[Recipe] : Hummus + Fresh Fruit Salsa
It's the end of our May Long Weekend here in Canada to celebrate Victoria Day - and although the weather has been less than summery in Alberta (and typical apparently) - it's always nice to have healthy & delicious recipes to take to gatherings.
This recipe in particular will be a party hit throughout the entire summer - simple hummus remixed with fresh summer fruits & toasted nuts! What's not to love?

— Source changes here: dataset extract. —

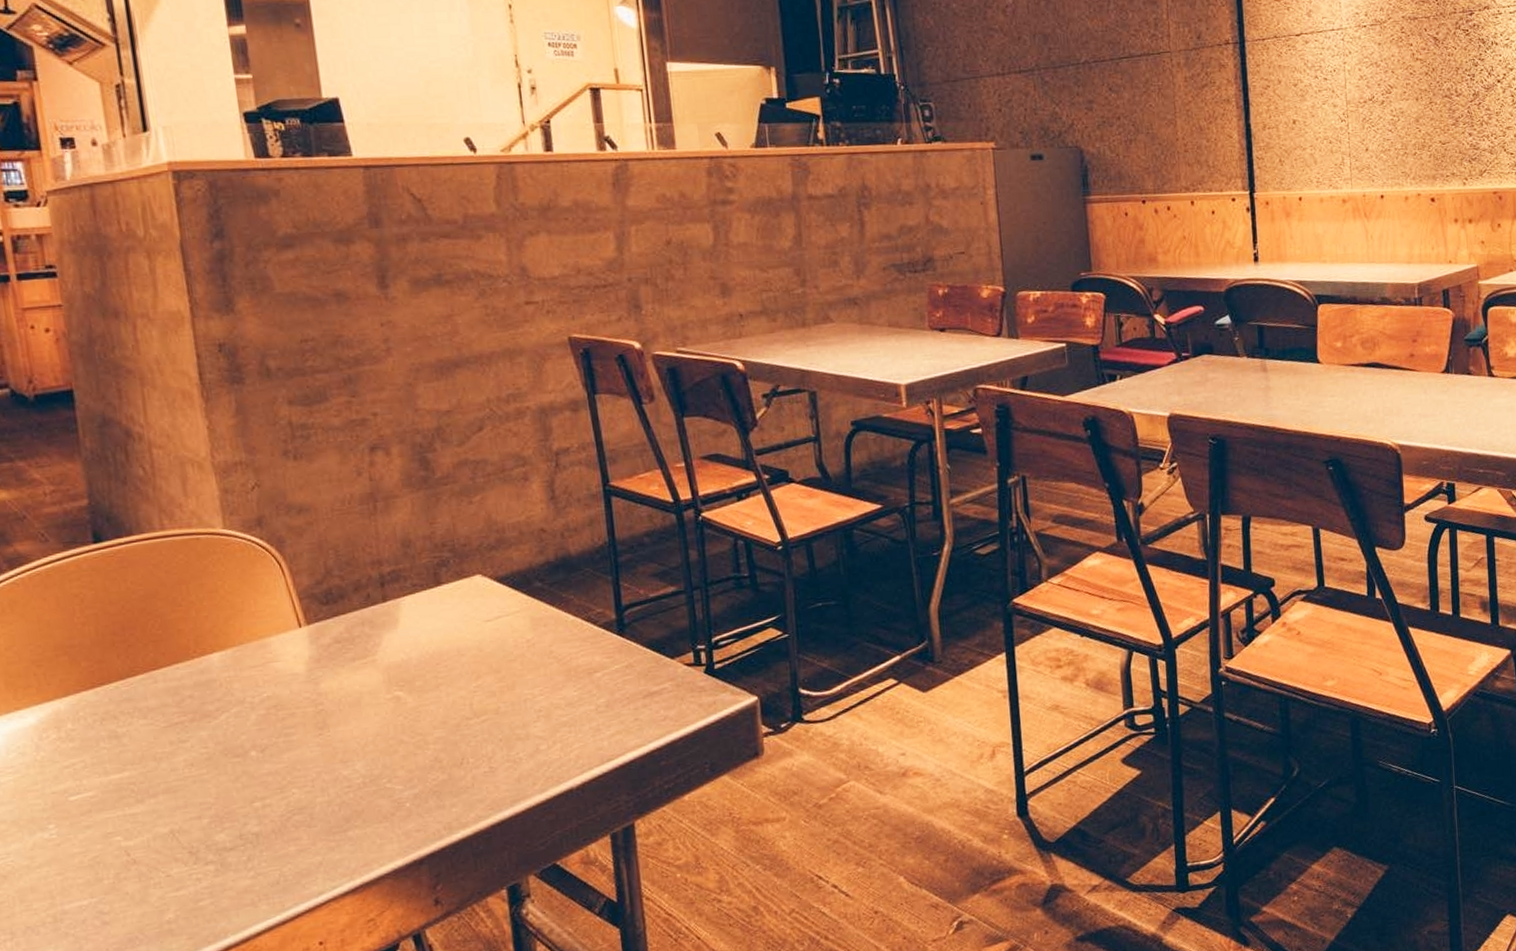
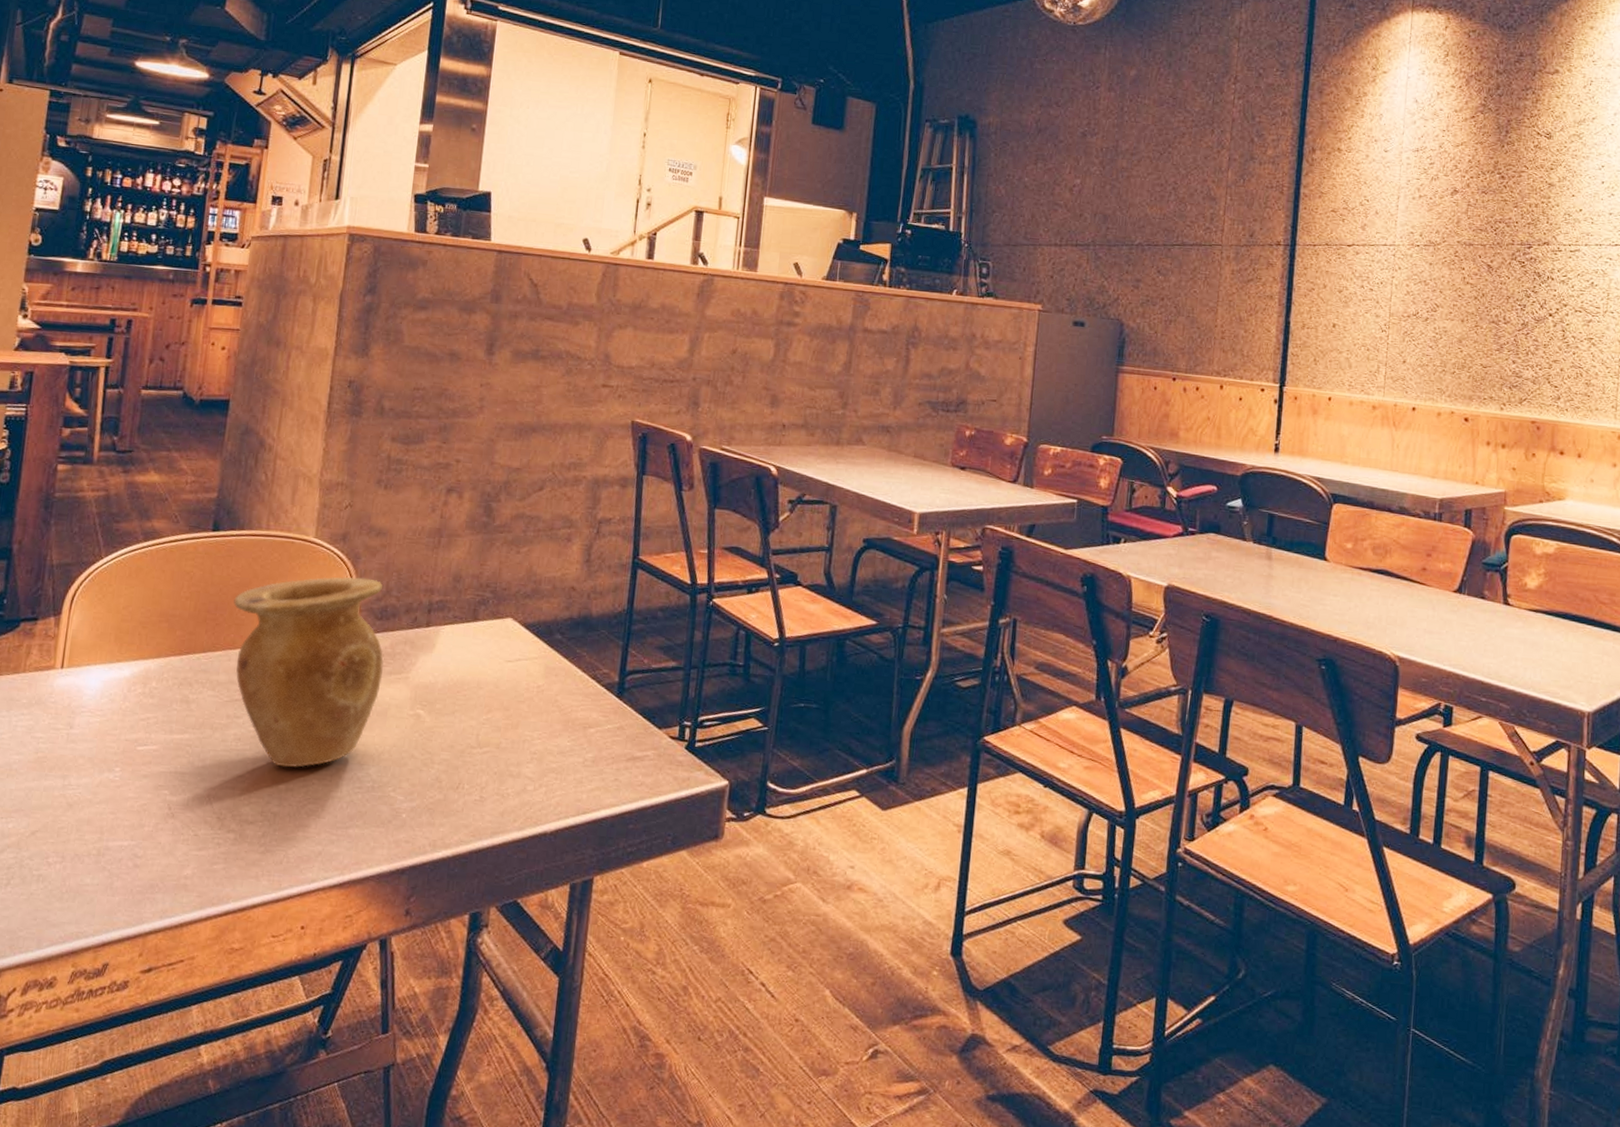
vase: none [142,562,346,784] -> present [233,577,384,768]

2 cups cooked chickpeas, rinsed + drained if using canned 1/4 cup tahini (sesame seed paste) 2 tablespoons creamy almond butter 1 tablespoon white miso paste pinch of crushed red pepper flakes juice of 1/2 a lemon 1/3 cup olive oil, + more for drizzling salt and pepper, to taste 1/2 cup basil pesto toasted sesame seeds + hemp seeds, for topping edible flowers, for garnish
Summer Fruit Salsa 1/2 cup fresh cherries, pitted + chopped 1/2 cup fresh strawberries, cored + chopped 1/2 cup fresh blackberries, sliced into rounds 1 nectarine or peach, diced 1 jalapeño or 2 habanero chilis, seeded + chopped 1/4 cup fresh cilantro, chopped 1/4 cup fresh basil, copped juice of 1 lemon (may also use a lime)
Add the chickpeas, tahini, almond butter, miso paste, crushed red pepper flakes and lemon juice to the bowl of a food processor. Puree the mixture until smooth, scraping down the sides if necessary. Add 1/3 up water and puree until smooth. With the machine running stream in the olive oil until smooth and creamy. I like to let my machine run a good 5 minutes (scraping down the sides once or twice) to insure a really smooth and creamy hummus. If the hummus is too thick for your liking, thin with water or extra olive oil, adding about 1 tablespoon at a time until your desired consistency is reached. Taste and season as desired with salt + pepper.To serve, top the hummus with pesto and fruit salsa (recipe below). Sprinkle with toasted seeds.
In a bowl, combine the cherries, strawberries, blackberries, peaches or nectarines, jalapeño, cilantro, basil and lemon juice, combine well. Can be stored, covered in the fridge for up to 2 days.